A man who left Costa Rica for the United States was deported ten months later, unable to speak, move, or respond.
Randall Gamboa Esquivel departed his hometown of Pérez Zeledón in December 2024 and was detained for unlawful entry at the U.S.-Mexico border, first held at the Webb County Detention Center before being transferred to the Port Isabel Detention Center in Texas.
In September 2025, the 52-year-old was deported back to San José, Costa Rica, aboard an air ambulance in a vegetative state. Gamboa was pronounced dead five weeks later.

“Have you ever smelled a cadaver? That’s how my brother smelled when he was deported,” Greidy Mata, Gamboa’s younger sister, told the Guardian, adding that the family was still trying to make sense of how his health had deteriorated so rapidly.
According to Gamboa’s relatives, he left Costa Rica to seek work in New Jersey.

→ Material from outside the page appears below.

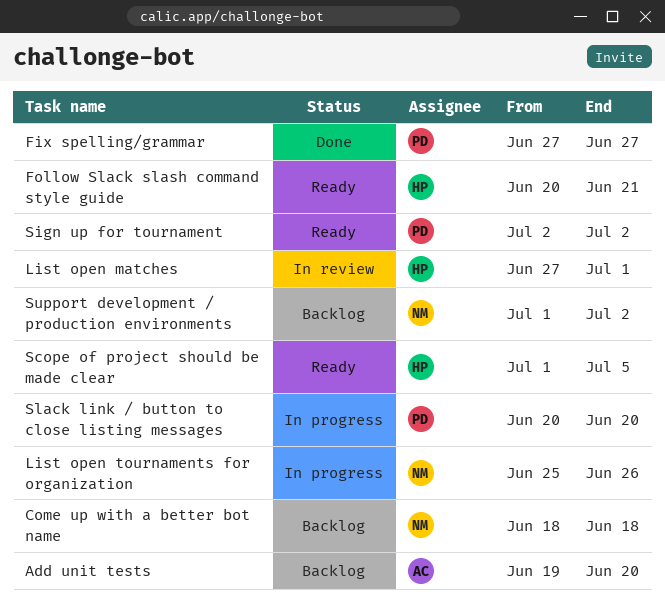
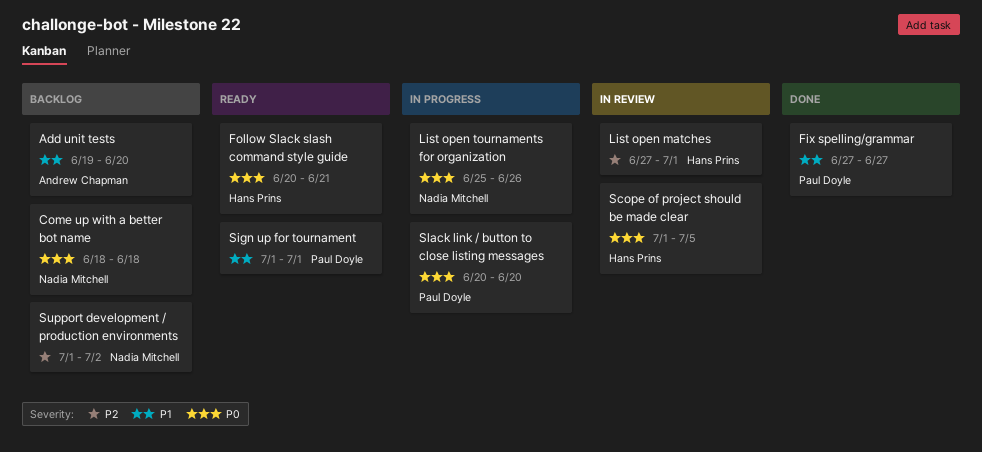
Scope of project should be made clear, status: Ready -> In review
Sign up for tournament, start: Jul 2 -> Jul 1
Sign up for tournament, due: Jul 2 -> Jul 1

He had previously lived undocumented in the United States between 2002 and 2013 and hoped to earn enough money to eventually return to Pérez Zeledón and buy a home.
Prior to his journey, relatives warned him that the United States was no longer the same, with President Donald Trump, 79, promising an immigration crackdown from the start of his second term in office.
“How is it possible that a man that left healthy, tall, chubby, robust, came back dirty, looked abandoned, with ulcers on his entire body, in a vegetative state?” Mata asked.
Gamboa’s last video call with his family took place on June 12, Mata told the outlet, sharing a recording in which he told them he loves them all “very much,” and added: “Soon I will be out of here, with faith in God, everything is going to be okay.”
According to medical records shared with the Guardian from Gamboa’s time in U.S. custody, he was transferred to Valley Baptist Medical Center, 28 miles from his detention facility, on June 23 and hospitalized with an “altered mental status.”

Department of Homeland Security (DHS) Assistant Secretary Tricia McLaughlin wrote in an email to the Daily Beast that while Gamboa was in custody, “professionals diagnosed him with unspecified psychosis and hospitalized him at Valley Baptist Hospital so he could get proper mental health and medical care,” adding that the medical assessment conducted at ICE detention facilities “is the best health care that many aliens have received in their entire lives.”
McLaughlin continued by stating that Gamboa was arrested and later held in ICE custody with “convictions for fraud and driving a commercial vehicle without a commercial driver’s license.”
The Daily Beast has not been able to independently verify these convictions. His family maintains that he had no history of mental illness.
Six days after Gamboa was hospitalized, medical records note that he was “seen resting comfortably, quietly in bed, with [an] immigration detention officer at bedside, and in no acute distress.”
Yet, on July 7, the records indicate he was diagnosed with at least 10 conditions, including sepsis—a life-threatening condition in which the body overreacts to an infection, potentially causing organ damage—as a primary diagnosis.

Less than a month later, a doctor described Gamboa as unable to “move or respond” and in a “catatonic state.”
“I can’t sleep thinking what would’ve happened if we knew he was sick? Why did they keep this information from us? We found out where he was in August,” Mata recalled, highlighting that the first time she heard about her brother’s condition was from Cathy Potter, a lawyer the family had tasked with finding Gamboa. Potter informed them he was in a “vegetative” state and continued with removal proceedings so Gamboa could return to his home country.
“It was nice seeing and touching him again because it gave us hope that he could recover,” Mata said about her brother’s eventual return to Costa Rica in September, while also noting that when she first saw him, she “thought he had been tortured in some type of way because he was ill-nourished, had skin ulcers and dried blood on his body and had a strong odor.”
The Daily Beast has contacted DHS and ICE for comment regarding Gamboa’s condition upon leaving U.S. custody.
In 2025, 32 people died in ICE custody as the Trump administration continued its immigration crackdown, making it the deadliest year on record since 2004.

Statements by Trump and Secretary of Homeland Security Kristi Noem, 54, declared that the focus of the crackdown would be on the “worst of the worst” criminals, but reports show that roughly a third of those arrested nationwide had no criminal convictions.
Following the shooting of 37‑year‑old mother of three Renee Nicole Good by an ICE officer in Minneapolis, more than 1,000 events were planned for the weekend in over 500 cities across all 50 states plus Washington, D.C., as part of the ICE Out for Good Weekend of Action.
“At times this all seems like a horror story or a lie,” Gamboa’s sister told the Guardian about her brother’s death, which remains under investigation by Costa Rican authorities.